More than 80% of farm operators surveyed in the report are using yield monitors, GPS and soil sampling technologies. The research also found that farmers look positively on the production gains that come from precision ag, but they desire a single platform that ties together all aspects of their operation. In 2017, investments in agriculture technology reached an estimated $2 billion.
With more industrial-style farms and a growing array of technological advances, growers will have a greater need for advice from a trusted advisor — a “general opportunity” for equipment manufacturers, according to the report.
Ultimately, the role of a “trusted advisor” will be filled by whoever the farmer shares their data with to help them manage and interpret it.
And now from the Implement & Tractor Archives…

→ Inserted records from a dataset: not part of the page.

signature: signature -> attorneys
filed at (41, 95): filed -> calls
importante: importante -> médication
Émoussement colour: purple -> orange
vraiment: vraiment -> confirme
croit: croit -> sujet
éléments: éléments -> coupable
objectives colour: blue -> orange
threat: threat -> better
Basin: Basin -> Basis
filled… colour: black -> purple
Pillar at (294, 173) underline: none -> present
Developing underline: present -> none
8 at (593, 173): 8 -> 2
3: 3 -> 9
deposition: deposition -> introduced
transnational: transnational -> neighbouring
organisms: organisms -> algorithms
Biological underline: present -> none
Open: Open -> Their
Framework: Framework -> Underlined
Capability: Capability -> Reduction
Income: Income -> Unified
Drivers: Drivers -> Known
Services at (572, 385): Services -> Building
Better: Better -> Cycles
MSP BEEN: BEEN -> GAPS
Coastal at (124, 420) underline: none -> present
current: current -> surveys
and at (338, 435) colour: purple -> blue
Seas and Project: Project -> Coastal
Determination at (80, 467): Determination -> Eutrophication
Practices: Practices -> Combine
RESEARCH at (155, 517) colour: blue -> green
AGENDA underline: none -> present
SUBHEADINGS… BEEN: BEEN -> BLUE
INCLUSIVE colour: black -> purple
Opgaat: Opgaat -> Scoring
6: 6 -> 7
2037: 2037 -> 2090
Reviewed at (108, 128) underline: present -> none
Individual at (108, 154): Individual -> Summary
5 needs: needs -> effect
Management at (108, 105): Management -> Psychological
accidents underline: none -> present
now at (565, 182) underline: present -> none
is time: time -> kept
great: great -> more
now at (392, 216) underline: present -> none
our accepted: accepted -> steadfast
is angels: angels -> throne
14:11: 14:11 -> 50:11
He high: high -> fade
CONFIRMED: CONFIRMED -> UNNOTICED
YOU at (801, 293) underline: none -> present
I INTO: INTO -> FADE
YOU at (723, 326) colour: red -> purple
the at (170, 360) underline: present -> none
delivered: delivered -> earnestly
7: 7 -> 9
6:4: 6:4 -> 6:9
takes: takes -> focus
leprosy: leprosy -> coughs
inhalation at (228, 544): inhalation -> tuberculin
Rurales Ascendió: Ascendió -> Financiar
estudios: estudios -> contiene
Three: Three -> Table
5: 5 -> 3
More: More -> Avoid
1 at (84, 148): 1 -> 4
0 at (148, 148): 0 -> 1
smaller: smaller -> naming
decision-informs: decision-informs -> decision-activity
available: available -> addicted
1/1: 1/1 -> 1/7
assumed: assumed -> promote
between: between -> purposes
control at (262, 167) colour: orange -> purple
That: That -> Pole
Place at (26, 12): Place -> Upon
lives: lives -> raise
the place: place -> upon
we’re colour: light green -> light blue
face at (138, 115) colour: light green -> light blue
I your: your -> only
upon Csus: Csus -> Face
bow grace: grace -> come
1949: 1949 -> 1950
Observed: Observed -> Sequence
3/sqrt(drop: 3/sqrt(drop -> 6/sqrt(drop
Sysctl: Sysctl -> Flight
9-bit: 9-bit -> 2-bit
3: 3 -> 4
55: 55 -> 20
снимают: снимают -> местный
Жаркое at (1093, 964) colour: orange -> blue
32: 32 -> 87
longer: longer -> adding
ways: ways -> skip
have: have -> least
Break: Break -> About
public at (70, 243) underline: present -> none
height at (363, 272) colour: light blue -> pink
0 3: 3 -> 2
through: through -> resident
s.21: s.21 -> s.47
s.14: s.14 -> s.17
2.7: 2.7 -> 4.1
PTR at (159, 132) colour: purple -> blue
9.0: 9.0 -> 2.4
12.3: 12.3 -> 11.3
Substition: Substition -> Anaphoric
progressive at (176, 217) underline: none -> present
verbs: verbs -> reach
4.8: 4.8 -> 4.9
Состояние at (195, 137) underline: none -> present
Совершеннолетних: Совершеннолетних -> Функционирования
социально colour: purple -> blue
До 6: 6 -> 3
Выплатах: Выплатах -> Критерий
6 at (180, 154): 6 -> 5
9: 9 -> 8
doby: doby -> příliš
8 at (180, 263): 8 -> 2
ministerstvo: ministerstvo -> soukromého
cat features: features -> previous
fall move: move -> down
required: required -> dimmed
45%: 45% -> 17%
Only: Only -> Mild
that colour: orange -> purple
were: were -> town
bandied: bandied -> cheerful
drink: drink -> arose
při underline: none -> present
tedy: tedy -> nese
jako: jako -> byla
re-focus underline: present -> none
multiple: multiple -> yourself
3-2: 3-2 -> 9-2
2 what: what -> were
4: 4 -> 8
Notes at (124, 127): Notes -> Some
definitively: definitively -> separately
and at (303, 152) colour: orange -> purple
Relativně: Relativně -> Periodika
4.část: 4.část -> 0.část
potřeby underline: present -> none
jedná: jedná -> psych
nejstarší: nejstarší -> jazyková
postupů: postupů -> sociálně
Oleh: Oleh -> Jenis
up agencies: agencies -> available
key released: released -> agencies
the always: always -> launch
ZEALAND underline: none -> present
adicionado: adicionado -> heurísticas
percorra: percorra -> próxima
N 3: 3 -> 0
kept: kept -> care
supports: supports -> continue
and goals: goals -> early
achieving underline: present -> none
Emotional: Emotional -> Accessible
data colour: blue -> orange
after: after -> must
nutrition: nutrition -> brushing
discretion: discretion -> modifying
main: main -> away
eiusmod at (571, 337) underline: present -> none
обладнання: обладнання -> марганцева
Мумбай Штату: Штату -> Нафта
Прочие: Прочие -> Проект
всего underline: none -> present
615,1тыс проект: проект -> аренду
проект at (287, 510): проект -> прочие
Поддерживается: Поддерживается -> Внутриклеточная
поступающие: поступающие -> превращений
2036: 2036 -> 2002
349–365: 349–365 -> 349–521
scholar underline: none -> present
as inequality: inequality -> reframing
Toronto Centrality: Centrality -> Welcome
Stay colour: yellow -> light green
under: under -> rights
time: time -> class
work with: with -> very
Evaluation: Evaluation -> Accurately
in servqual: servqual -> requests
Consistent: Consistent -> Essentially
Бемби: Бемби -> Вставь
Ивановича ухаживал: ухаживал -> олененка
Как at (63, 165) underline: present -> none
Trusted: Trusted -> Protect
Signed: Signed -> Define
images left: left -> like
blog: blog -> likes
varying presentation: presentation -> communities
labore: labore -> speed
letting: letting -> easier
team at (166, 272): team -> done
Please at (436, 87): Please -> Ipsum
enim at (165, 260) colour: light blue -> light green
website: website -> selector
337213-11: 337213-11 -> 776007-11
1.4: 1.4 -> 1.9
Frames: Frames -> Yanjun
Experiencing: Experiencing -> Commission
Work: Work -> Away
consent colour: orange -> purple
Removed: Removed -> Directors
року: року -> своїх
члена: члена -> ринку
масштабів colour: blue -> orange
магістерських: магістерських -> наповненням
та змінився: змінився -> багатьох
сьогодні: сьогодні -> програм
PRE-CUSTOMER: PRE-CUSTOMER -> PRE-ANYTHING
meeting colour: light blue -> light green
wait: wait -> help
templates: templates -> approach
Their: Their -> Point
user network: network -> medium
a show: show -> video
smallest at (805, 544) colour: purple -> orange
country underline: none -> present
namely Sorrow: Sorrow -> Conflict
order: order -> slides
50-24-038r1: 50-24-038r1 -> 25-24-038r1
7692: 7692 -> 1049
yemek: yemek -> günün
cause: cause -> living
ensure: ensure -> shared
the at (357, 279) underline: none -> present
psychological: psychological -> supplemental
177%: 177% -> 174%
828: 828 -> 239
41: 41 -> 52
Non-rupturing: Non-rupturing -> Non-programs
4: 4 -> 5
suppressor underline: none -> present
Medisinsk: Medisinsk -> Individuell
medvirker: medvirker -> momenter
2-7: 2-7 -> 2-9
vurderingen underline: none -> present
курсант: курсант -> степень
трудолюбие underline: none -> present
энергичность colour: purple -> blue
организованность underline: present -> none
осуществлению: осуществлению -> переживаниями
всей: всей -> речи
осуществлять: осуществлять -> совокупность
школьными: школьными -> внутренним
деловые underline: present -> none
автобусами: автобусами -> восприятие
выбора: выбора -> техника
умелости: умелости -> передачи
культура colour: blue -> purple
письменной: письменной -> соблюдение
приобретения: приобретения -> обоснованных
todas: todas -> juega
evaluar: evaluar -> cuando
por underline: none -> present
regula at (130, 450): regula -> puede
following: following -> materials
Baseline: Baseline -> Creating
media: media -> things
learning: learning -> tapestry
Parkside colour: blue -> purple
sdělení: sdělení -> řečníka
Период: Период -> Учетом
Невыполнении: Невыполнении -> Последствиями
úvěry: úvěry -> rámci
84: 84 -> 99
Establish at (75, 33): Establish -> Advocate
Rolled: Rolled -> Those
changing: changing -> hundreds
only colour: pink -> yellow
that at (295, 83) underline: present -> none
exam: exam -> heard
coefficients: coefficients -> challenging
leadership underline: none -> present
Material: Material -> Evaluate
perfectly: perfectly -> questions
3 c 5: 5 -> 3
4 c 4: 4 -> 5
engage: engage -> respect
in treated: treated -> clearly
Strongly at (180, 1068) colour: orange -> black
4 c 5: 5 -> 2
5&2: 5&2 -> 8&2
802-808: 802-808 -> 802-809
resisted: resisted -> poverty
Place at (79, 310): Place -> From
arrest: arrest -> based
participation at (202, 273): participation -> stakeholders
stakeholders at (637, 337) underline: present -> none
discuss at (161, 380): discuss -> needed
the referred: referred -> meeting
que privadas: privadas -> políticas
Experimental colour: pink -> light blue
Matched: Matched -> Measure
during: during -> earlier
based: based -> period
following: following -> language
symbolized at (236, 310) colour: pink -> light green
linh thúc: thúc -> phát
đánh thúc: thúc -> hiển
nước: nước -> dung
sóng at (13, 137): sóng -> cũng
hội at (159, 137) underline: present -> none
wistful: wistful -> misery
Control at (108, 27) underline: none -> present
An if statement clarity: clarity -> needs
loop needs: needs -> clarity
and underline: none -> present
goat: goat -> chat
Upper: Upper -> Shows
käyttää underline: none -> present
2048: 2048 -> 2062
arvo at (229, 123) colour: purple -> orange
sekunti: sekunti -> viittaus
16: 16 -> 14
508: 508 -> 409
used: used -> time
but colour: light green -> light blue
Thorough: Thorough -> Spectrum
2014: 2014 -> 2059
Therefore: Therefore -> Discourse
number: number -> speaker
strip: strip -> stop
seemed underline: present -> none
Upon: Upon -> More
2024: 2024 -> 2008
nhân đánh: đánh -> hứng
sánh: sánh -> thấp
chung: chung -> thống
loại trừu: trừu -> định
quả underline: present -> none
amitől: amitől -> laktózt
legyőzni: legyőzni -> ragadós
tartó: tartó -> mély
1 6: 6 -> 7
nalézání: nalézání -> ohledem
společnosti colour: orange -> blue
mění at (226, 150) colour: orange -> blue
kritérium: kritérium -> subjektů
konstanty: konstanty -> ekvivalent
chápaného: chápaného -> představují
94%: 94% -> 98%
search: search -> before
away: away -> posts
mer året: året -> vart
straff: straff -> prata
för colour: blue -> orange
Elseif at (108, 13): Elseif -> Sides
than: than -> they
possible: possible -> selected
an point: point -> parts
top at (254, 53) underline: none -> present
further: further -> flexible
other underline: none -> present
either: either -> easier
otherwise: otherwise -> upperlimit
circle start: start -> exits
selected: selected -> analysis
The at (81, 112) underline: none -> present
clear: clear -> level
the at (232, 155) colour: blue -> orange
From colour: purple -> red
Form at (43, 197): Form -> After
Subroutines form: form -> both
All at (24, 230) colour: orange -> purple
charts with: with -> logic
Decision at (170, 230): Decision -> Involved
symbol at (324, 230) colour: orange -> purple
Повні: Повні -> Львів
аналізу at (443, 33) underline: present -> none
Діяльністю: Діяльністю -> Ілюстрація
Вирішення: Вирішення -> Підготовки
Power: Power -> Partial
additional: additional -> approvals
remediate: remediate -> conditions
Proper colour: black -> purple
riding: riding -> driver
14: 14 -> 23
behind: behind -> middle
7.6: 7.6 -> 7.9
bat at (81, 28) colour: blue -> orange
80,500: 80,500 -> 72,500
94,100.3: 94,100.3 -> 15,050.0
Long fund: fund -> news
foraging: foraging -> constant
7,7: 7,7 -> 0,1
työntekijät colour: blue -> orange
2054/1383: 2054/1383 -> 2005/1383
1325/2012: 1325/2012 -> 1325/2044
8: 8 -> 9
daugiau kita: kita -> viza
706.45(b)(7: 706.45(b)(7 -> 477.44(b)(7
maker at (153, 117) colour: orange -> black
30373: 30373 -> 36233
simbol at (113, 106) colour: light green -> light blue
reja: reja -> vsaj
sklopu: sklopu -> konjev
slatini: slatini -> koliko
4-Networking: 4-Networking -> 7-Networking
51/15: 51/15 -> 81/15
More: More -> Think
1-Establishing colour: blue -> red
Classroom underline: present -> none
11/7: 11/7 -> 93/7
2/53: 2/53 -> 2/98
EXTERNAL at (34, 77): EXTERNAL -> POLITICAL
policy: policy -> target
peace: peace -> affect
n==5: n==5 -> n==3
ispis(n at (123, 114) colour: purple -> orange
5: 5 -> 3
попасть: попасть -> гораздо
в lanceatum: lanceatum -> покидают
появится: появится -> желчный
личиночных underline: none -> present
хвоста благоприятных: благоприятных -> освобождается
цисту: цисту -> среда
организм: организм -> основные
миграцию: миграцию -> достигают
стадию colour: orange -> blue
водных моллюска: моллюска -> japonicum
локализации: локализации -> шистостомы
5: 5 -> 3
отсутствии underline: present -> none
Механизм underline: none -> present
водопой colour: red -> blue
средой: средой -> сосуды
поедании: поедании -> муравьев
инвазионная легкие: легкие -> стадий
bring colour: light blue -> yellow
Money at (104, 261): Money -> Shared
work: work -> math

Implement & Tractor Archives
Versatile’s first trans/axial 2000 pull-type combine rolled out of the factory on June 24, 1981. The prototype for the combine had been in the field for 3 years being tested, modified and perfected along the way. But, the first designs for the prototype began as early as 1972. According to the July 1981 Versatile Inside Communicator, “In more ways than one, the building of the combine has been an innovation. Time was short, and the task momentous. A new approach was therefore required, and the idea of a taskforce was born.
“This task force, which became known familiarly as ‘the Combine Group,’ cut across traditional organizational lines. Selected individuals from design engineering, manufacturing, quality control and manufacturing engineering worked as a team to establish action plans and solve problems. A critical path was established, and work began. It was a tight schedule and left no room for errors.”